Сказание Фомы о детстве Иисуса представляет собой своеобразную смесь народных преданий и сказок с вульгаризованным учением гностиков об истинном знании, которое логос помогает открыть людям и которое нельзя постичь обычным путем. Но как «перевернута» в этом произведении философия гностиков! Непостижимость Иисуса, его обладание «истинным знанием» делают его грозным божеством и снова вносят в сердца людей страх и неуверенность, от которых стремился освободить своих единомышленников автор Евангелия истины.

СКАЗАНИЯ О МАРИИ

Первые христиане уделяли матери Христа очень мало внимания. Иудео-христиане, учившие, что святой дух снизошёл на человека Иисуса во время крещения, считали его мать обыкновенной женщиной, женой плотника Иосифа.

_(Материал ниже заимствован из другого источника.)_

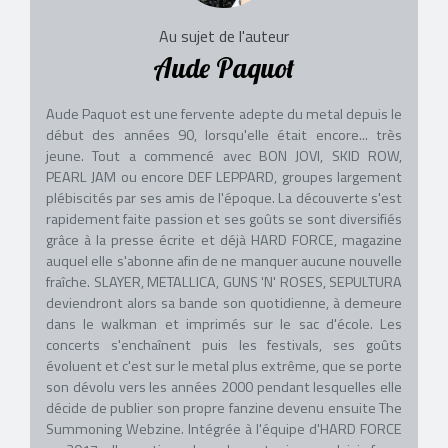
Au sujet de l'auteur
Aude Paquot
Aude Paquot est une fervente adepte du metal depuis le
début des années 90, lorsqu'elle était encore... très
jeune. Tout a commencé avec BON JOVI, SKID ROW,
PEARL JAM ou encore DEF LEPPARD, groupes largement
plébiscités par ses amis de l'époque. La découverte s'est
rapidement faite passion et ses goûts se sont diversifiés
grâce à la presse écrite et déjà HARD FORCE, magazine
auquel elle s'abonne afin de ne manquer aucune nouvelle
fraîche. SLAYER, METALLICA, GUNS 'N' ROSES, SEPULTURA
deviendront alors sa bande son quotidienne, à demeure
dans le walkman et imprimés sur le sac d'école. Les
concerts s'enchaînent puis les festivals, ses goûts
évoluent et c'est sur le metal plus extrême, que se porte
son dévolu vers les années 2000 pendant lesquelles elle
décide de publier son propre fanzine devenu ensuite The
Summoning Webzine. Intégrée à l'équipe d'HARD FORCE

В Новом завете Мария тоже не занимает сколько-нибудь важного места. В самом раннем из канонических евангелий – Евангелии от Марка – нет описания рождения Иисуса. Рассказ начинается с прихода Иисуса из Галилеи и крещения его Иоанном. Поскольку автор этого евангелия не интересуется рождением Иисуса, и о его матери упоминается там вскользь.

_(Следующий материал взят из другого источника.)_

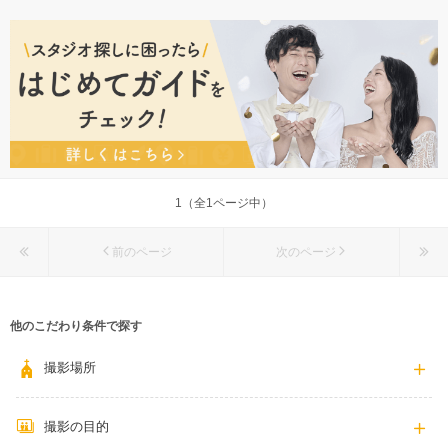
佐賀県佐賀市神野東2-5-15
佐賀駅より徒歩5分圏内
0952-36-7771
1（全1ページ中）
前のページ
次のページ
他のこだわり条件で探す
撮影場所
撮影の目的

В евангелиях от Матфея и от Луки приводятся списки предков отца Иисуса – Иосифа: его род возводится к царю Давиду. Появление этих генеалогий, отличных одна от другой, было связано с устной традицией, считавшей, что Иисус принадлежит к роду Давида, из которого, согласно иудейским верованиям, и должен происходить помазанник божий – мессия. Когда формировались легенды о предках Иосифа, он сам, естественно, должен был считаться родным отцом Иисуса и, следовательно, никаких особых заслуг Марии не приписывалось. Однако в тех же евангелиях отражена и начавшая складываться в период их создания легенда о непорочном зачатии Марией сына от духа святого.

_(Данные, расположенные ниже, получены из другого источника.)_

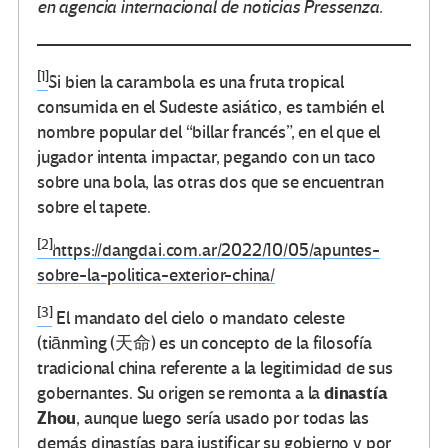
en agencia internacional de noticias Pressenza.
[1]
Si bien la carambola es una fruta tropical
consumida en el Sudeste asiático, es también el
nombre popular del “billar francés”, en el que el
jugador intenta impactar, pegando con un taco
sobre una bola, las otras dos que se encuentran
sobre el tapete.
[2]
https://dangdai.com.ar/2022/10/05/apuntes-
sobre-la-politica-exterior-china/
[3]
El mandato del cielo o mandato celeste
(tiānmìng (天命) es un concepto de la filosofía
tradicional china referente a la legitimidad de sus
dinastía
gobernantes. Su origen se remonta a la
Zhou
, aunque luego sería usado por todas las
demás dinastías para justificar su gobierno y por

В связи с появлением этой легенды в христианской традиции начинает выделяться образ матери Иисуса. В первом евангелии рассказ о непорочном зачатии менее подробен, чем в третьем. В Евангелие от Луки вводится описание благовещения: к Марии явился ангел и объявил, что она зачнёт от духа святого. Но о дальнейшей жизни Марии в период проповеднической деятельности Иисусе, во время суда над ним и после его казни, в первых трех евангелиях Нового завета ничего не сказано: мать Иисуса даже не названа среди присутствовавших при распятии. Только в Евангелии от Иоанна Мария оказывается у креста и сын поручает её своему любимому ученику (Иоанну, от имени которого написано четвёртое евангелие). В Деяниях апостолов мать Иисуса упомянута пребывающей в молитве после его вознесения вместе с учениками и братьями его (гл. 1, ст.14).

Вот и все сведении о Марии, содержащиеся в каноне. Такое отношение к ней не случайно: в проповедях ранних христиан звучали призывы отречься от родных, заменить братство по крови братством во вере. Достаточно вспомнить эпизод, приведённый в первых трёх евангелиях. Когда Иисусу сказали, что мать и братья зовут его, он ответил: «Кто матерь моя и братья мои? И обозрев сидящих вокруг себя, говорит: вот матерь моя и братья мои...» (Евангелие от Марка, гл. 3, ст. 33–34; от Матфея, гл. 12, ст. 48–49; от Луки, гл. 8, ст. 19). Аналогичное речение содержится и в хенобоскионском Евангелии Фомы.

Отсутствие ясных сведений в раннехристианской традиции о матери Иисуса привело к тому, что противники нового учения, прежде всего из иудеев, распространяли свою версию её биографии. Эта версия приведена у античного критика христианства Цельса, который пишет: Мария была пряхой, родившей сына от беглого римского солдата. Такой рассказ ставил своей целью скомпрометировать и Марию, и её незаконного сына. Были ли для этого какие-нибудь исторические основания, мы сейчас сказать не можем.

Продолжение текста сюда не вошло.